Lob aus der Bundesrepublik
Morenos Kurswechsel ist in den deutschen Eliten begeistert begrüßt worden. Im Februar 2019 besuchte Frank-Walter Steinmeier als erster Bundespräsident seit über einem Vierteljahrhundert das Land; er wolle, hieß es zur Begründung, „den demokratischen Aufbruch Ecuadors würdigen“.[9] „Gegen einen globalen Trend entscheidet sich Ecuador für einen Weg der Öffnung“, behauptete das Bundespräsidialamt: „Deutschland schätzt diesen mutigen Schritt“. Auch die Konrad-Adenauer-Stiftung streckt erneut ihre Fühler nach Quito aus. Am 7. März empfing der Generalsekretär der Organisation, Gerhard Wahlers, Ecuadors Vizepräsidenten Otto Sonnenholzer in Berlin; er hob, wie die Stiftung erklärt, deren „Interesse … an der Situation des Landes hervor und begrüßte die jüngste Entwicklung“.[10] Ein erster Höhepunkt beim Ausbau der deutsch-ecuadorianischen Beziehungen war ursprünglich für diesen Monat vorgesehen. So sollte Präsident Moreno am 8. Oktober als Ehrengast beim Galadiner des Lateinamerika-Tags des Außenwirtschaftsverbandes Lateinamerika-Verein empfangen werden; Gespräche mit investitionswilligen deutschen Unternehmern waren geplant. Darüber hinaus sollte Moreno in Berlin nicht nur mit Bundespräsident Steinmeier, sondern auch mit Bundeskanzlerin Angela Merkel zusammentreffen: Sein neoliberaler Kurs stößt in Berlin auf Sympathie.
Massenproteste
Völlig anders beurteilt die Bevölkerung Ecuadors die Maßnahmen ihres Präsidenten, der im April 2017 unter der Annahme gewählt worden war, er werde die Politik seiner Partei und seines Amtsvorgängers Correa fortsetzen. Seit Monatsbeginn eskalieren die Proteste gegen Moreno. Der Auslöser war, dass die Regierung die Treibstoffsubventionen gestrichen hat; dies ist eine Auflage nicht für einen chinesischen, sondern für einen IWF-Kredit an Quito in Höhe von 4,2 Milliarden US-Dollar gewesen, den der Währungsfonds Ecuador im Februar gewährte und der Teil eines Darlehenspakets von insgesamt rund zehn Milliarden US-Dollar ist. Der Preis für Benzin ist dadurch um 25 Prozent, der Preis für Diesel sogar um 100 Prozent gestiegen. Zudem werden im öffentlichen Dienst Gehälter um 20 Prozent gekürzt sowie der Urlaub halbiert. Den Protesten von Taxi- und Lkw-Fahrern haben sich längst Bauern, indigene Organisationen und Gewerkschaften angeschlossen. Präsident Moreno hat den Ausnahmezustand verhängt, das Militär gegen die Demonstranten aufmarschieren lassen und nun auch eine Ausgangssperre in Kraft gesetzt. Bereits jetzt sind fünf Todesopfer zu beklagen; Hunderte wurden verletzt, rund 1.000 Demonstranten sind festgenommen worden. Die Regierung zog zeitweise sogar aus Quito – die Stadt liegt in Ecuadors indigen geprägtem Hochland – in die stärker weiß dominierte Hafenstadt Guayaquil um, um den Demonstrationen zu entgehen. Ob sich Berlins ecuadorianischer Hoffnungsträger gegen die Massenproteste im Amt halten kann, ist noch nicht ausgemacht.

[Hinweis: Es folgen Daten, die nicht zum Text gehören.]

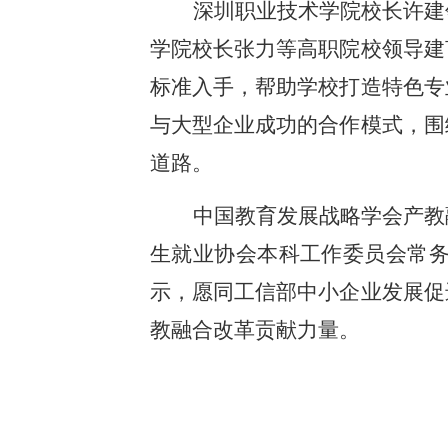
深圳职业技术学院校长许建
学院校长张力等高职院校领导建
标准入手，帮助学校打造特色专
与大型企业成功的合作模式，围
道路。
中国教育发展战略学会产教
生就业协会本科工作委员会常
示，愿同工信部中小企业发展促
教融合改革贡献力量。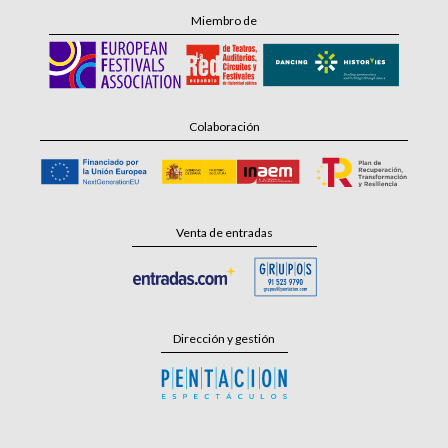
Miembro de
Colaboración
Venta de entradas
Dirección y gestión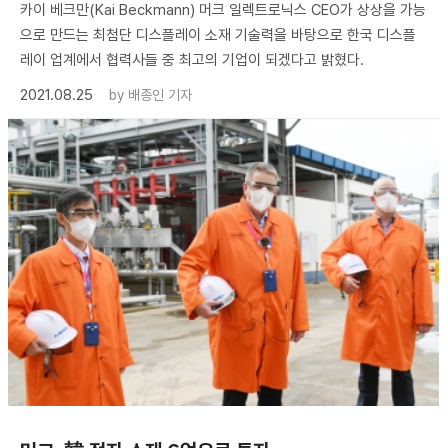
카이 베크만(Kai Beckmann) 머크 일렉트로닉스 CEO가 상상을 가능
으로 만드는 최첨단 디스플레이 소재 기술력을 바탕으로 한국 디스플
레이 업계에서 협력사들 중 최고의 기업이 되겠다고 밝혔다.
2021.08.25
by
배종인 기자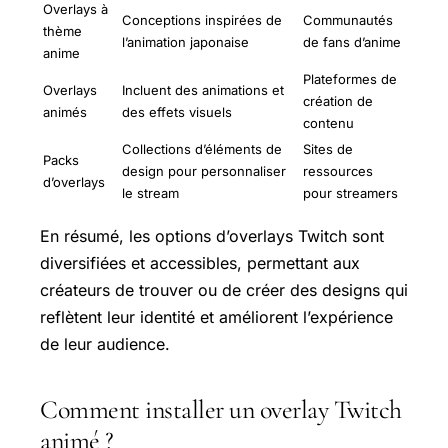
Overlays à
Conceptions inspirées de
Communautés
thème
l’animation japonaise
de fans d’anime
anime
Plateformes de
Overlays
Incluent des animations et
création de
animés
des effets visuels
contenu
Collections d’éléments de
Sites de
Packs
design pour personnaliser
ressources
d’overlays
le stream
pour streamers
En résumé, les options d’overlays Twitch sont
diversifiées et accessibles, permettant aux
créateurs de trouver ou de créer des designs qui
reflètent leur identité et améliorent l’expérience
de leur audience.
Comment installer un overlay Twitch
animé ?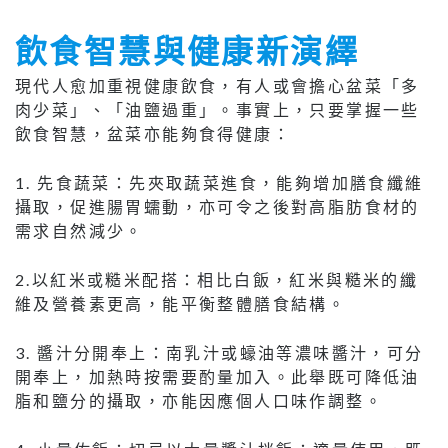
飲食智慧與健康新演繹
現代人愈加重視健康飲食，有人或會擔心盆菜「多
肉少菜」、「油鹽過重」。事實上，只要掌握一些
飲食智慧，盆菜亦能夠食得健康：
1. 先食蔬菜：先夾取蔬菜進食，能夠增加膳食纖維
攝取，促進腸胃蠕動，亦可令之後對高脂肪食材的
需求自然減少。
2.以紅米或糙米配搭：相比白飯，紅米與糙米的纖
維及營養素更高，能平衡整體膳食結構。
3. 醬汁分開奉上：南乳汁或蠔油等濃味醬汁，可分
開奉上，加熱時按需要酌量加入。此舉既可降低油
脂和鹽分的攝取，亦能因應個人口味作調整。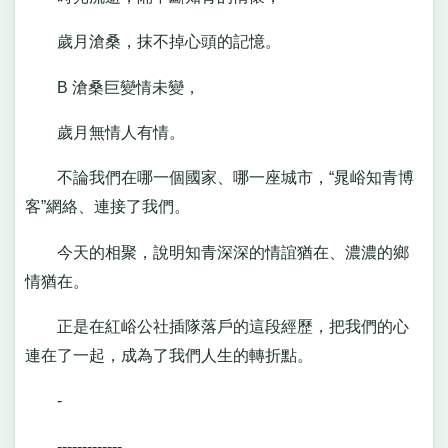
歲月滄桑，抹不掉心頭的記憶。
B 滄桑巨變情未變，
歲月無情人有情。
不論我們在哪一個國家、哪一座城市，“晁峪知青博
客”網絡、連接了我們。
今天的相聚，說明知青深深的情誼猶在、濃濃的鄉
情猶在。
正是在紅峪公社插隊落戶的這段經歷，把我們的心
連在了一起，成為了我們人生的轉折點。
-
-------------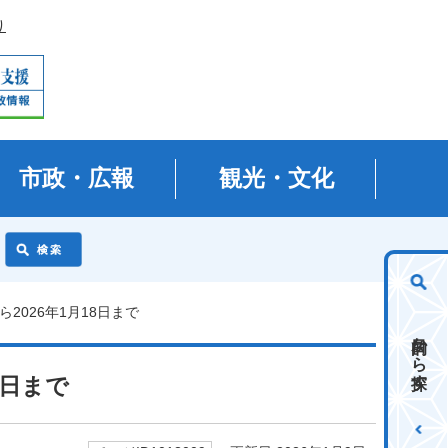
り
市政・広報
観光・文化
ら2026年1月18日まで
目的から探す
8日まで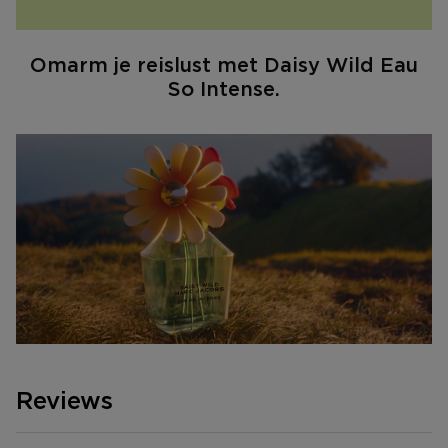
Omarm je reislust met Daisy Wild Eau
So Intense.
Reviews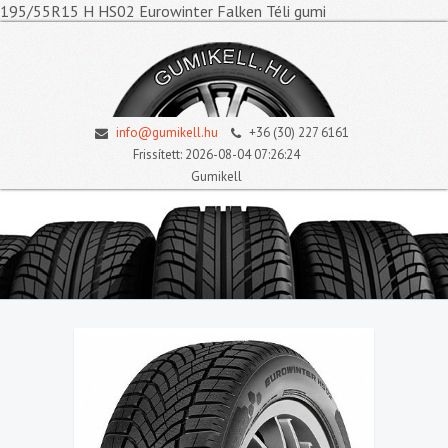
195/55R15 H HS02 Eurowinter Falken Téli gumi
info@gumikell.hu
+36 (30) 227 6161
Frissített: 2026-08-04 07:26:24
Gumikell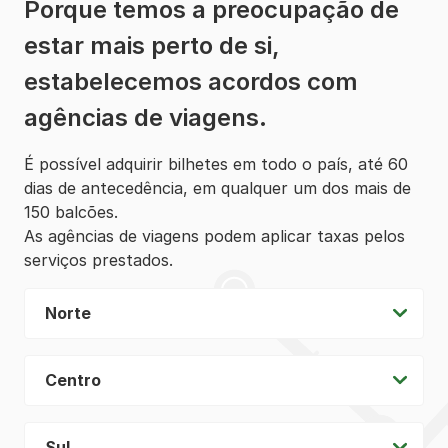
Porque temos a preocupação de
estar mais perto de si,
estabelecemos acordos com
agências de viagens.
É possível adquirir bilhetes em todo o país, até 60
dias de antecedência, em qualquer um dos mais de
150 balcões.
As agências de viagens podem aplicar taxas pelos
serviços prestados.
Norte
Centro
Sul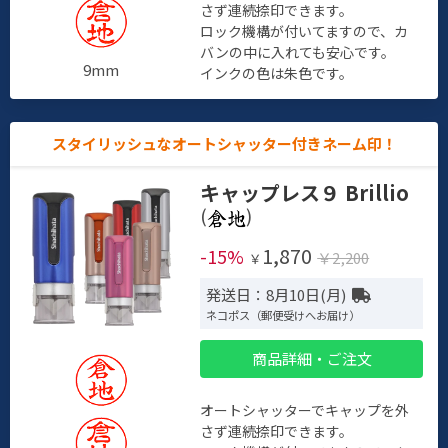
さず連続捺印できます。
ロック機構が付いてますので、カ
バンの中に入れても安心です。
9mm
インクの色は朱色です。
スタイリッシュなオートシャッター付きネーム印！
キャップレス９ Brillio
(
)
1,870
-15%
￥2,200
￥
発送日：8月10日(月)
ネコポス（郵便受けへお届け）
商品詳細・ご注文
オートシャッターでキャップを外
さず連続捺印できます。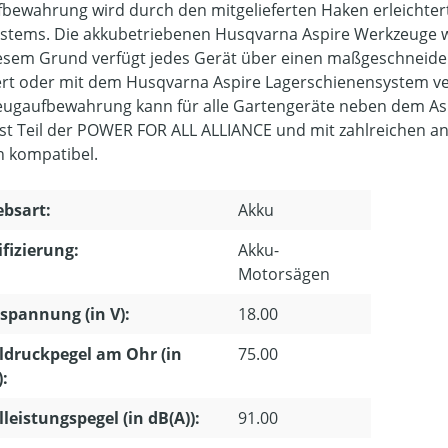
fbewahrung wird durch den mitgelieferten Haken erleichtert
stems. Die akkubetriebenen Husqvarna Aspire Werkzeuge wur
esem Grund verfügt jedes Gerät über einen maßgeschneide
rt oder mit dem Husqvarna Aspire Lagerschienensystem v
ugaufbewahrung kann für alle Gartengeräte neben dem Asp
ist Teil der POWER FOR ALL ALLIANCE und mit zahlreichen 
 kompatibel.
ebsart:
Akku
ifizierung:
Akku-
Motorsägen
pannung (in V):
18.00
ldruckpegel am Ohr (in
75.00
):
lleistungspegel (in dB(A)):
91.00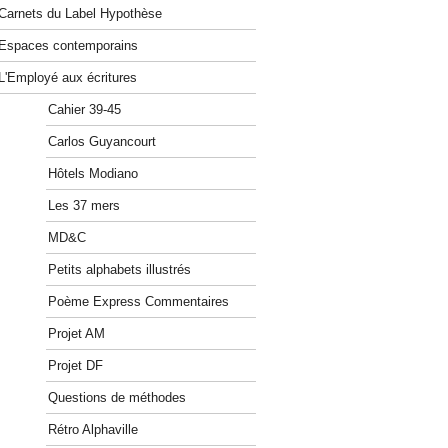
Carnets du Label Hypothèse
Espaces contemporains
L'Employé aux écritures
Cahier 39-45
Carlos Guyancourt
Hôtels Modiano
Les 37 mers
MD&C
Petits alphabets illustrés
Poème Express Commentaires
Projet AM
Projet DF
Questions de méthodes
Rétro Alphaville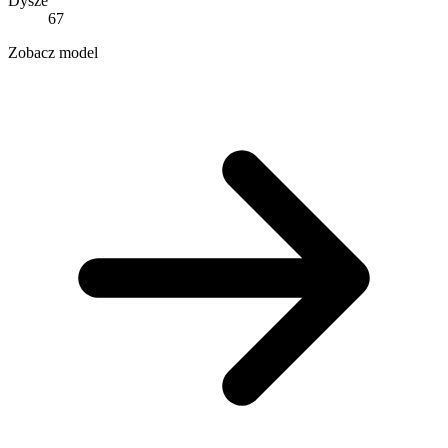
Dysze
67
Zobacz model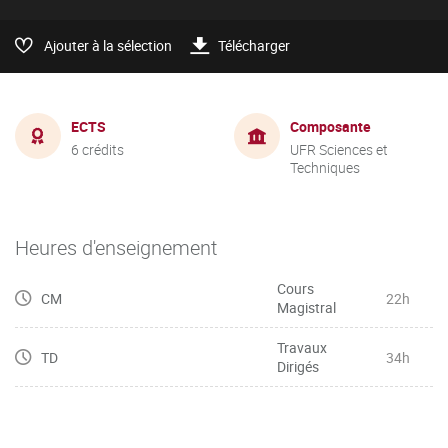
Ajouter à la sélection
Télécharger
ECTS
Composante
6 crédits
UFR Sciences et
Techniques
Heures d'enseignement
Cours
CM
22h
Magistral
Travaux
TD
34h
Dirigés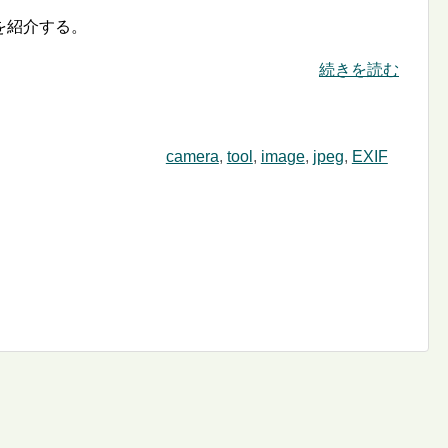
を紹介する。
続きを読む
camera
,
tool
,
image
,
jpeg
,
EXIF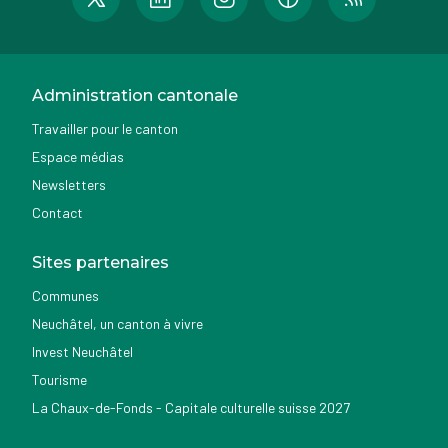
Administration cantonale
Travailler pour le canton
Espace médias
Newsletters
Contact
Sites partenaires
Communes
Neuchâtel, un canton à vivre
Invest Neuchâtel
Tourisme
La Chaux-de-Fonds - Capitale culturelle suisse 2027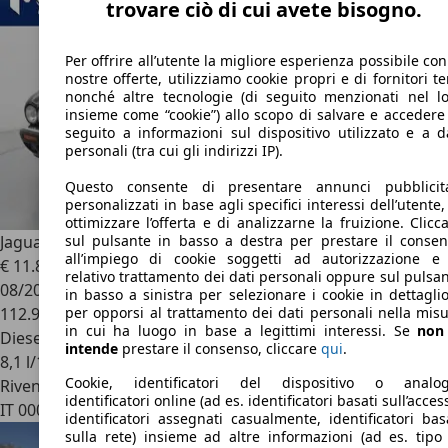
trovare ciò di cui avete bisogno.
Per offrire all’utente la migliore esperienza possibile con
nostre offerte, utilizziamo cookie propri e di fornitori te
nonché altre tecnologie (di seguito menzionati nel l
insieme come “cookie”) allo scopo di salvare e accedere
seguito a informazioni sul dispositivo utilizzato e a d
personali (tra cui gli indirizzi IP).
Questo consente di presentare annunci pubblicita
personalizzati in base agli specifici interessi dell’utente,
ottimizzare l’offerta e di analizzarne la fruizione. Clicc
Jaguar XJ
2.7d V6 Sovereign CY176VE
sul pulsante in basso a destra per prestare il conse
all’impiego di cookie soggetti ad autorizzazione e 
€ 11.800
relativo trattamento dei dati personali oppure sul pulsa
08/2006
in basso a sinistra per selezionare i cookie in dettagli
112.944 km
per opporsi al trattamento dei dati personali nella mis
in cui ha luogo in base a legittimi interessi. Se
non 
Diesel
intende
prestare il consenso, cliccare
qui
.
8,1 l/100 km (comb.)
Cookie, identificatori del dispositivo o analog
Rivenditore
identificatori online (ad es. identificatori basati sull’acces
IT 00040
Ariccia - Roma
identificatori assegnati casualmente, identificatori bas
sulla rete) insieme ad altre informazioni (ad es. tipo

[1] Wolf Grabendorff: Ecuador – Zwischenbilanz der „Bürgerrevolution“. FES Ecuador Perspektive, März 2013. S. dazu Elitenwechsel mit Folgen.
[2] John Paul Rathbone, Colby Smith: IMF agrees to $4.2bn fund for Ecuador. ft.com 21.02.2019.
[3] Correa desecha preocupación europea por Ecuador; CadenaGlobal.com 10.05.2007. S. dazu Wandel durch Umarmung.
[4] S. dazu Ökologie und Interessen.
[5] Eva Haule, Harald Neuber: Konrad-Adenauer-Stiftung verlässt Ecuador. amerika21.de 27.08.2014.
[6] Kerstin Sack: Ecuador nimmt Stellung zum Weggang der Konrad-Adenauer-Stiftung. amerika21.de 31.08.2014.
[7] Sebastian Grundberger, Carla Bonilla: Ecuadors Chance. kas.de 28.11.2018.
[8] S. dazu Die Strategie der Pazifik-Allianz.
[9] Reise in die Republik Ecuador. bundespraesident.de 13.02.2019.
[10] Annette Schwarzbauer: „Wir verfolgen die politische Entwicklung Ecuadors mit Freude“. kas.de 12.03.2019.